• _Provided passage_
Earlier versions of this paper were presented at the Oregon State University School of Public Policy on 11 May 2012, the Annual Meeting of the American Sociological Association on 20 August 2012, and the Annual Meeting of the Law & Society Association on May 30, 1014. Nicole Kaufman, Richard Aviles, and Monica Williams provided valuable feedback on earlier drafts of the paper. All errors are my own.

Notes

1. A notable exception was convict leasing, which allowed private entrepreneurs to lease the labor power of inmates in exchange for feeding and housing them. It was especially common in Southern states, where it provided a replacement for cheap labor following the emancipation of slaves and also minimized the potential political power of newly freed African-Americans. The practice continued in select states into the early 20th century (Hallett Citation2006, 43–51).

2. These figures refer to inmates held in private custody within a state, regardless of whether the inmates were sentenced by another jurisdiction.

3. The Census excludes local jails, immigration detentions facilities, privately operated facilities that are not primarily intended for state or federal inmates, juvenile facilities, military facilities, U.S. Marshals Service facilities, Bureau of Indian Affairs facilities, or hospital wings or wards dedicated to prisoners.

4. There are no private supermaximum-security facilities in the data.

5. Because states without low-security facilities were not at risk of privatizing such a facility, five state-years (Alaska in 1990; Minnesota in 2000; North Dakota in 1995; and South Dakota in 1990 and 1995) were omitted from the analysis.

6. For 1990, the crowding variable is lagged six years, to 1984, the most recent available data point for the crowding variable.

• _Given information_

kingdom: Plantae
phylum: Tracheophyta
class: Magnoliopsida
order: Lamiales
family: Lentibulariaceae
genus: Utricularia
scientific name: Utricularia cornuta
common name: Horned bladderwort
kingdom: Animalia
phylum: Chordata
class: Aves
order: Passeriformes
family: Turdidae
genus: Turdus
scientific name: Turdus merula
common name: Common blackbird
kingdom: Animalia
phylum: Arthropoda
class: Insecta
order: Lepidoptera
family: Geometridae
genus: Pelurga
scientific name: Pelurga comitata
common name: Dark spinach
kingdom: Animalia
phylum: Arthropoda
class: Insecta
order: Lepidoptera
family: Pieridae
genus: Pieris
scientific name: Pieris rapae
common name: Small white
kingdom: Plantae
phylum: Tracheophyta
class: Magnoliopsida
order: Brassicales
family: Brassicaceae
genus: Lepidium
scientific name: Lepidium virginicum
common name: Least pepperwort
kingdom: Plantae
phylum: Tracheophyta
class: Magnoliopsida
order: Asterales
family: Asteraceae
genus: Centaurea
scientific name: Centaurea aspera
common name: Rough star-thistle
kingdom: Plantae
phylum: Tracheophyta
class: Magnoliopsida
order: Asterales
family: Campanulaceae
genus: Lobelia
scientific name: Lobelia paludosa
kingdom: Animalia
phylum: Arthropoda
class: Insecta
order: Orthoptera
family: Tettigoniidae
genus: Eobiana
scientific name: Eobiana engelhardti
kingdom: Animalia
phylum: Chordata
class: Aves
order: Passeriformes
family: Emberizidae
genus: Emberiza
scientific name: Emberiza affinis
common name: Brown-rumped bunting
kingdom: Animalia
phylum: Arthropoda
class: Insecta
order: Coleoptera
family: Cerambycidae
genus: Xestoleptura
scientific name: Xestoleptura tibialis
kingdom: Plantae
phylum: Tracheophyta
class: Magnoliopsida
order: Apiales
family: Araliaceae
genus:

• _Work instruction A_
In the prison privatization notes, change "convict leasing" to "prisoner leasing" in the part starting with "Earlier versions of" and going on through "(Hallett Citation2006, 43–51).".
• _Work instruction B_
According to the prison privatization notes, which states had state-years omitted from the analysis?
Use only the prison privatization notes and not the listing.

• _Exercise response A_
Earlier versions of this paper were presented at the Oregon State University School of Public Policy on 11 May 2012, the Annual Meeting of the American Sociological Association on 20 August 2012, and the Annual Meeting of the Law & Society Association on May 30, 1014. Nicole Kaufman, Richard Aviles, and Monica Williams provided valuable feedback on earlier drafts of the paper. All errors are my own.

Notes

1. A notable exception was prisoner leasing, which allowed private entrepreneurs to lease the labor power of inmates in exchange for feeding and housing them. It was especially common in Southern states, where it provided a replacement for cheap labor following the emancipation of slaves and also minimized the potential political power of newly freed African-Americans. The practice continued in select states into the early 20th century (Hallett Citation2006, 43–51).

• _Exercise response B_
Alaska, Minnesota, North Dakota, South Dakota